How to pay taxes on the premium part of equity transfer?

Legal analysis: the premium part of equity transfer is taxed according to the transfer price MINUS the original value of stock purchase MINUS the reasonable expenses incurred at the time of purchase and then multiplied by 20%. If the transferor is a legal person, the investment income shall be confirmed according to the accounting standards for business enterprises, and the equity premium shall be taxed according to the applicable income tax rate of the enterprise. Taxpayers or withholding agents shall go through the formalities of tax declaration and tax storage with the competent tax authorities.

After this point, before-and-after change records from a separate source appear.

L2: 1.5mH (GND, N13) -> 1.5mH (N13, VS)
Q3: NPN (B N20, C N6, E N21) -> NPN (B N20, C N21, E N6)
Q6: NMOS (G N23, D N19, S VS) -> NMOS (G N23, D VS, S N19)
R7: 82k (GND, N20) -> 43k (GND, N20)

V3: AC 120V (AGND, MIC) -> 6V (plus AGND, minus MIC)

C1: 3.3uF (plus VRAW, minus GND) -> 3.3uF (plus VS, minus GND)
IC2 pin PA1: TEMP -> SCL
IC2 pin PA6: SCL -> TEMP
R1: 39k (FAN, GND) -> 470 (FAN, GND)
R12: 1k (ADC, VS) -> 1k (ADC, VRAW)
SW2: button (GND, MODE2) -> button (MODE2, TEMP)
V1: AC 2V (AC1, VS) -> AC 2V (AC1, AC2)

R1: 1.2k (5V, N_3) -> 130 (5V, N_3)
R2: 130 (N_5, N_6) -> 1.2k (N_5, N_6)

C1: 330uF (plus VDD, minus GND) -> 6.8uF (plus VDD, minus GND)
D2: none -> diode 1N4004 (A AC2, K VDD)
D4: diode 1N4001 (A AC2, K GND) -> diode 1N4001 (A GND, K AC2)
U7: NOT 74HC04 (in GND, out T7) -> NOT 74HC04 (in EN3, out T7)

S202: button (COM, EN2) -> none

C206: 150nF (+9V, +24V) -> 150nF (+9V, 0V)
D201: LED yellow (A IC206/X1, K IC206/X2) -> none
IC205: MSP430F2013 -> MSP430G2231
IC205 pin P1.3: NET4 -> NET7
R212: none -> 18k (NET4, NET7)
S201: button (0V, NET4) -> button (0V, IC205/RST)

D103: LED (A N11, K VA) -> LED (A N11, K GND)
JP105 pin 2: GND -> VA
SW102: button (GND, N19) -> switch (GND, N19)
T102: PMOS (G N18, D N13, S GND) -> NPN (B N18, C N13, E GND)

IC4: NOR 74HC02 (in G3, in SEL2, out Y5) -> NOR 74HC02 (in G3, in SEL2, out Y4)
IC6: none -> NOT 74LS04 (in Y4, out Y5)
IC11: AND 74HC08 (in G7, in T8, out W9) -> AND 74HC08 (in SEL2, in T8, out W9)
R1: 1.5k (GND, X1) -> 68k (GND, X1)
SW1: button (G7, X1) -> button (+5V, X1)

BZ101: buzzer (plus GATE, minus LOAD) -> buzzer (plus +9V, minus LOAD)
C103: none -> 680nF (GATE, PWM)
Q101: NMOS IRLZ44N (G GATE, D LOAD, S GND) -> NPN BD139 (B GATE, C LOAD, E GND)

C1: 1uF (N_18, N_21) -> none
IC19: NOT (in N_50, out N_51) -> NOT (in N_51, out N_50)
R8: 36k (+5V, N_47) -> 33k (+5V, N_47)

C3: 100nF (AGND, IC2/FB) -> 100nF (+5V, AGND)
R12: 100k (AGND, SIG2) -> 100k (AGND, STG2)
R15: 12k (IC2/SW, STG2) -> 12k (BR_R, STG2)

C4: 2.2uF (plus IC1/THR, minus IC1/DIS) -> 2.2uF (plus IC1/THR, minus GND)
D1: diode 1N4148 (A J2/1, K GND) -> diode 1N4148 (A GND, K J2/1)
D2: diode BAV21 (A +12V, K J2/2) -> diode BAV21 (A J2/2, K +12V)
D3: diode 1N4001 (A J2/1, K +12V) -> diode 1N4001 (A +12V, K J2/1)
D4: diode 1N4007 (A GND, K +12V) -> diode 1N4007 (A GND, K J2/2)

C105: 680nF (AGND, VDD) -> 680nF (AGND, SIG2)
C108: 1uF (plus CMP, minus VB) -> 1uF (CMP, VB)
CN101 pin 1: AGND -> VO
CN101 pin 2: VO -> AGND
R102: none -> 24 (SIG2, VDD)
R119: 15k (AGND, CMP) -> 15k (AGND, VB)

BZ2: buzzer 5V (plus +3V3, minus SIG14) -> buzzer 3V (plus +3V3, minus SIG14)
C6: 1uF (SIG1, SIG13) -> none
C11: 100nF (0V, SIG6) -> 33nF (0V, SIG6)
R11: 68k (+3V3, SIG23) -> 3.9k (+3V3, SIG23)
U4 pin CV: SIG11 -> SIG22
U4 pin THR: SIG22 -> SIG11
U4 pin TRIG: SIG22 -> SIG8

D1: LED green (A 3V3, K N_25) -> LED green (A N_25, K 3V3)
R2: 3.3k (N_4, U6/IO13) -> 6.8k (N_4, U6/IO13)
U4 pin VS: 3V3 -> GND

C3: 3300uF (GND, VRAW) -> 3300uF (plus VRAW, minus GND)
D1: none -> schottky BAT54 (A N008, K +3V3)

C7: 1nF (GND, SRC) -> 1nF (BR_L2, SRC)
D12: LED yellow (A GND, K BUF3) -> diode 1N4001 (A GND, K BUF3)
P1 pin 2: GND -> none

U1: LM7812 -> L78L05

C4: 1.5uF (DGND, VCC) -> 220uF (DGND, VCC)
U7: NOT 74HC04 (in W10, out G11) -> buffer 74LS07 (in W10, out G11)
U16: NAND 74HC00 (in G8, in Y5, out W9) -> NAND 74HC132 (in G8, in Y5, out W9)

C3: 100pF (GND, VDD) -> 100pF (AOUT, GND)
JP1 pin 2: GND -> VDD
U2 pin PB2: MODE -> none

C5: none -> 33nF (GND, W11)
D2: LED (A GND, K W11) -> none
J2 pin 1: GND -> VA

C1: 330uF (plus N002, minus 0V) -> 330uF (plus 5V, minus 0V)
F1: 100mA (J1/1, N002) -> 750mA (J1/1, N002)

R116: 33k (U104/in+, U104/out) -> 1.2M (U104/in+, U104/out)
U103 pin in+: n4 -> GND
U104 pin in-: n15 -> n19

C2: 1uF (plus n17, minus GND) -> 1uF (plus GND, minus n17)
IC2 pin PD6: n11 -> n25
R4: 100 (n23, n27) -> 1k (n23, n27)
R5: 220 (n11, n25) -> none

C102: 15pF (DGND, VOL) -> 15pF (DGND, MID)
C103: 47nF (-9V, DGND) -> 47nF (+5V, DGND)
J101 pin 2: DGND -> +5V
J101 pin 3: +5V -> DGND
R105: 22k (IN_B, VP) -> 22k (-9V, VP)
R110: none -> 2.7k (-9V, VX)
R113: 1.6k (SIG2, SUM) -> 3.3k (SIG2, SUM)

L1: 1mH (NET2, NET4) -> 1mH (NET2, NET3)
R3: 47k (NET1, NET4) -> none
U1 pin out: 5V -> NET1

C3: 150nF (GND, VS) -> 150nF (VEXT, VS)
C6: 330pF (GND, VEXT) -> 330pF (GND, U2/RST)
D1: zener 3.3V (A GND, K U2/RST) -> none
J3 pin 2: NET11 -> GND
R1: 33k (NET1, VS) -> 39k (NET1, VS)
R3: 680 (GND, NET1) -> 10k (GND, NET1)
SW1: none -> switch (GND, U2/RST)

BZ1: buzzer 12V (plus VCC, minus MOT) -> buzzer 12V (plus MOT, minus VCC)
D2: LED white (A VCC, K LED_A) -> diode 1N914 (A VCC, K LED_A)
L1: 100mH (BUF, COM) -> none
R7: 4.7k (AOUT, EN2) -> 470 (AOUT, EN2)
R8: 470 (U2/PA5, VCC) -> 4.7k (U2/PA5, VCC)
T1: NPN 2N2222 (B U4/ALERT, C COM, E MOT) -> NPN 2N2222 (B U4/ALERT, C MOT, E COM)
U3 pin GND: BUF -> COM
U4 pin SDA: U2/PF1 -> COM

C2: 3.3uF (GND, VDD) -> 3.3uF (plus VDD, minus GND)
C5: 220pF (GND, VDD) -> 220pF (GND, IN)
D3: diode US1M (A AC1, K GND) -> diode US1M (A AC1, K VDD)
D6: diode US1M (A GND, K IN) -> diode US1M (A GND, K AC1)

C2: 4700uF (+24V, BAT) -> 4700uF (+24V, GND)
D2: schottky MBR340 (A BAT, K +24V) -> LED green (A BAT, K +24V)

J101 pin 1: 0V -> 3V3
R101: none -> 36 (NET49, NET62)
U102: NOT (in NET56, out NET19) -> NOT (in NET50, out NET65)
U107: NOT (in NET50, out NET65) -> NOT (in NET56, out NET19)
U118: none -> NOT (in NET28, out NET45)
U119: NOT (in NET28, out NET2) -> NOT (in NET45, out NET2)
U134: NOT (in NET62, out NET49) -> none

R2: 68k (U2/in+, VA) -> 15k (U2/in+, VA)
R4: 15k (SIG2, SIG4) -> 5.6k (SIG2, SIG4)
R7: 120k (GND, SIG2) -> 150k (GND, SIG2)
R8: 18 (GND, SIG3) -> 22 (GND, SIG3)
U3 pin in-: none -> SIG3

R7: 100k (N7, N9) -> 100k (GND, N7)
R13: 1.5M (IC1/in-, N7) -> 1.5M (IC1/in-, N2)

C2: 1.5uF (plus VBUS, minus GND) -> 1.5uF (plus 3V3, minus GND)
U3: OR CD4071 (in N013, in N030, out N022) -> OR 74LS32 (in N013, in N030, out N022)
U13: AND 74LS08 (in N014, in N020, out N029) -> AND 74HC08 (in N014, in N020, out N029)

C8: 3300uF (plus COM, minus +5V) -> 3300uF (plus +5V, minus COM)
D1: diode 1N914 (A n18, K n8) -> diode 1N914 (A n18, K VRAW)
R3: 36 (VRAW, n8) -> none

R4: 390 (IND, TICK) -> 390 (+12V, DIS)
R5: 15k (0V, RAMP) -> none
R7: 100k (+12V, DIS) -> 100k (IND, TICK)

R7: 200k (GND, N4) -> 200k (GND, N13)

Legal basis: Article 2 of the Individual Income Tax Law of People's Republic of China (PRC), individual income tax shall be paid for the following personal income: (1) income from wages and salaries; (2) Income from remuneration for labor services; (3) Income from remuneration; (4) Income from royalties; (5) Operating income; (6) Income from interest, dividends and bonuses; (7) Income from property lease; (8) Income from property transfer; (9) Accidental income. Individual residents who obtain income from items 1 to 4 of the preceding paragraph (hereinafter referred to as comprehensive income) shall calculate individual income tax according to the tax year; Non-resident individuals who obtain income from items 1 to 4 of the preceding paragraph shall calculate individual income tax on a monthly or itemized basis. Taxpayers who obtain income from items 5 to 9 of the preceding paragraph shall calculate individual income tax separately in accordance with the provisions of this law.